If you can picture the extreme opposite of Room, it might come pretty close to Slammerkin (also by Emma Donoghue), a historical fiction novel. Honestly, I only picked up this book because it was $3 and by the same woman who wrote Room, but I’m so glad I did. First of all, it is way out of my comfort zone; second of all, I’m really impressed that Emma Donoghue had/has such a variety of subject matter in her head. But I suppose that’s what makes a good writer.

So Slammerkin is about Mary Saunders, an 18th century Londoner who becomes a prostitute at the ripe old age of 13. Mary’s mother kicks her out when she finds out Mary is no longer a virgin — even though it was because a man forced himself on her — so Mary decides right then and there she will never again feel like she’s being forced to do anything. Instead, she will make all the rules about where and when and with whom she has sex. I sort of understood her mentality there, I guess, but the descriptions of being a prostitute in London at that time — including diseases and, I use this term loosely, abortions — are truly stomach-churning. Mary’s new best friend and fellow teen prostitute explains the ways of this new lifestyle, allows Mary to live with her and reveals that clothing is really all that matters. (This leads Mary to a life-long obsession with clothing, hence the title — “slammerkin” is a type of dress.) One particularly harsh winter Mary becomes very ill, and under her friend’s guidance turns to a special hospital that “cures” girls like her.

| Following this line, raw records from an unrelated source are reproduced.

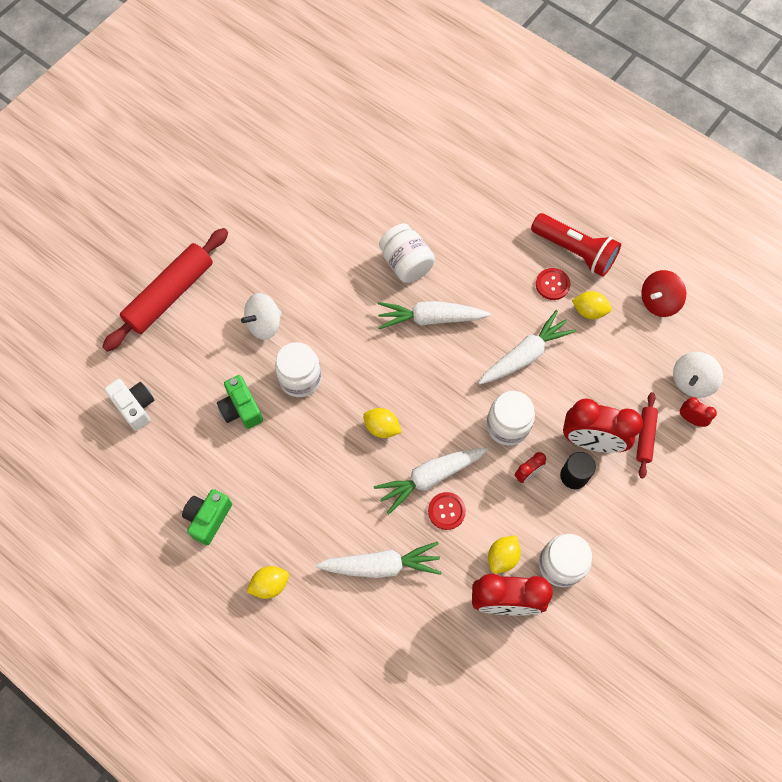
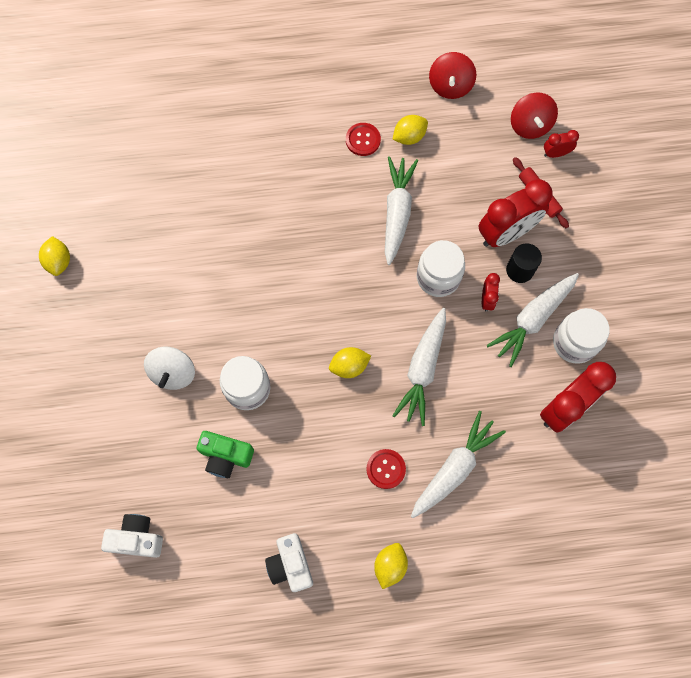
camera: 45 degrees left, 5 degrees up
(170, 295) = (68, 422): red rolling pin -> none
(208, 518) = (290, 564): green camera -> white camera
(406, 263) = (236, 222): white jar -> none
(430, 318) = (299, 248): white carrot -> white carrot (532, 319)
(446, 511) = (459, 382): red button -> red button (386, 469)
(502, 557) = (531, 377): yellow lemon -> yellow lemon (59, 261)
(574, 251) = (353, 99): red flashlight -> none
(691, 381) = (530, 125): white spinning top -> red spinning top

While at this special hospital, Mary discovers a talent other than sex: sewing. She becomes very good at it, which is ironic because sewing is precisely what her mother always wanted her to do with her life, and is favored by the woman running the hospital because of this skill. At this point in the book I truly thought Mary would stay at the hospital to get even better at sewing and then get out of there and set up a nice little career and eventually own all the fancy clothes she wants. (So, I suppose I expected a self-made Cinderella story). Alas, Mary runs away from the hospital and finds her friend dead in an alley. Rather than stay in London and suffer the same fate, Mary flees to Monmouth to look up her mother’s old friend Jane Jones. Upon finding Jane, Mary makes up a story about how her mother’s dying wish was for her to find Jane so she could work for her as a house servant/sewing helper (Jane has her own sewing business), and Jane believes every word. Once again, I thought Mary was going to turn things around and focus on sewing/being a good employee to Jane, and she does. For a little while. Eventually Mary gets the urge to make more money in her own way, so she sets up a little prostitution business at the local inn. She is found out by Jane’s husband and another house servant, and in a fit of passion she kills the only person who has ever been truly kind to her.

I struggle with books like this, in which the main character is so unlikable. I kept rooting for Mary to change, to realize there was another way, to appreciate her second and third chances, but she kept ruining it and I kept getting mad at her for it. Also, I’ve started going beyond the last pages of books and reading the little author notes and acknowledgments, just out of curiosity, and upon doing so for this book I discovered that Mary Saunders was in fact a real person who really killed Jane Jones. The reason why is blurry, according to Donoghue, and the back story is obviously a work of fiction, but still. Interesting.